My take - consistently using referential equality, this function can return different results for equal inputs. Reading a property can be seen as a side-effect as JS allows for getter methods. The survey responders did not agree, and overwhelmingly declared this function pure.
Question 10
const A_REGEXP = /abc/g
function f(x) {
return A_REGEXP.test(x);
}

My take - a bit of a gotcha, but turns out regexps in JS mutate state on the global RegExp object, so this function has side-effects.
Takeaways
This survey reveals that “pure function” means different things to different JavaScript developers. Among the 383 respondents, there was significant disagreement on nearly every question, showing that the term is far fuzzier than most realize.

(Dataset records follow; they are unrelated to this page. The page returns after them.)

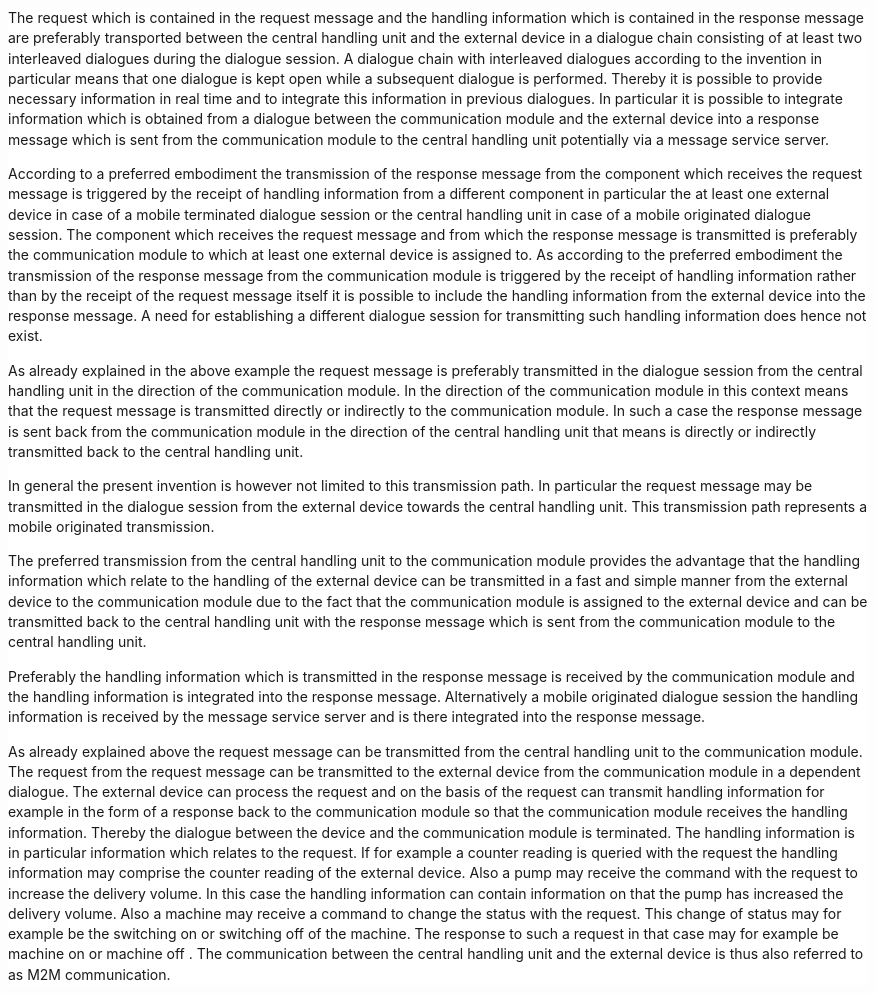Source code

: The request which is contained in the request message and the handling information which is contained in the response message are preferably transported between the central handling unit and the external device in a dialogue chain consisting of at least two interleaved dialogues during the dialogue session. A dialogue chain with interleaved dialogues according to the invention in particular means that one dialogue is kept open while a subsequent dialogue is performed. Thereby it is possible to provide necessary information in real time and to integrate this information in previous dialogues. In particular it is possible to integrate information which is obtained from a dialogue between the communication module and the external device into a response message which is sent from the communication module to the central handling unit potentially via a message service server.

According to a preferred embodiment the transmission of the response message from the component which receives the request message is triggered by the receipt of handling information from a different component in particular the at least one external device in case of a mobile terminated dialogue session or the central handling unit in case of a mobile originated dialogue session. The component which receives the request message and from which the response message is transmitted is preferably the communication module to which at least one external device is assigned to. As according to the preferred embodiment the transmission of the response message from the communication module is triggered by the receipt of handling information rather than by the receipt of the request message itself it is possible to include the handling information from the external device into the response message. A need for establishing a different dialogue session for transmitting such handling information does hence not exist.

As already explained in the above example the request message is preferably transmitted in the dialogue session from the central handling unit in the direction of the communication module. In the direction of the communication module in this context means that the request message is transmitted directly or indirectly to the communication module. In such a case the response message is sent back from the communication module in the direction of the central handling unit that means is directly or indirectly transmitted back to the central handling unit.

In general the present invention is however not limited to this transmission path. In particular the request message may be transmitted in the dialogue session from the external device towards the central handling unit. This transmission path represents a mobile originated transmission.

The preferred transmission from the central handling unit to the communication module provides the advantage that the handling information which relate to the handling of the external device can be transmitted in a fast and simple manner from the external device to the communication module due to the fact that the communication module is assigned to the external device and can be transmitted back to the central handling unit with the response message which is sent from the communication module to the central handling unit.

Preferably the handling information which is transmitted in the response message is received by the communication module and the handling information is integrated into the response message. Alternatively a mobile originated dialogue session the handling information is received by the message service server and is there integrated into the response message.

As already explained above the request message can be transmitted from the central handling unit to the communication module. The request from the request message can be transmitted to the external device from the communication module in a dependent dialogue. The external device can process the request and on the basis of the request can transmit handling information for example in the form of a response back to the communication module so that the communication module receives the handling information. Thereby the dialogue between the device and the communication module is terminated. The handling information is in particular information which relates to the request. If for example a counter reading is queried with the request the handling information may comprise the counter reading of the external device. Also a pump may receive the command with the request to increase the delivery volume. In this case the handling information can contain information on that the pump has increased the delivery volume. Also a machine may receive a command to change the status with the request. This change of status may for example be the switching on or switching off of the machine. The response to such a request in that case may for example be machine on or machine off . The communication between the central handling unit and the external device is thus also referred to as M2M communication.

The core issue is that “pure function” is a theoretical computer science concept being applied to a practical programming language that wasn’t designed with purity in mind. JavaScript’s spec doesn’t define “pure function” - we’re borrowing an idealized mathematical concept and trying to map it onto a complex, real-world language.
This creates several problems:
Equality is ambiguous. The definition requires “identical values for identical arguments,” but JavaScript only has referential equality built-in. Should [0] equal [0]? What about two functions that do the same thing? There’s no universally agreed answer.
Side effects are hard to define. Is reading a global constant a side effect? Is throwing an error? Is mutating a private property that no one else observes? The survey shows people draw the line in different places.
The language works against us. JavaScript has surprising gotchas (like stateful regexps) and allows side effects in unexpected places (like getter methods). Pure functions exist on a spectrum from “close to the mathematical ideal” to “far from it,” but there’s no clear threshold.
When someone says “just use pure functions” in JavaScript, they’re really advocating for writing code that stays closer to idealized mathematical models. That’s good advice, but the model will never perfectly match reality. Instead of treating purity as a binary property, it’s more useful to think about how and why a function deviates from the ideal - and whether those deviations matter for your use case.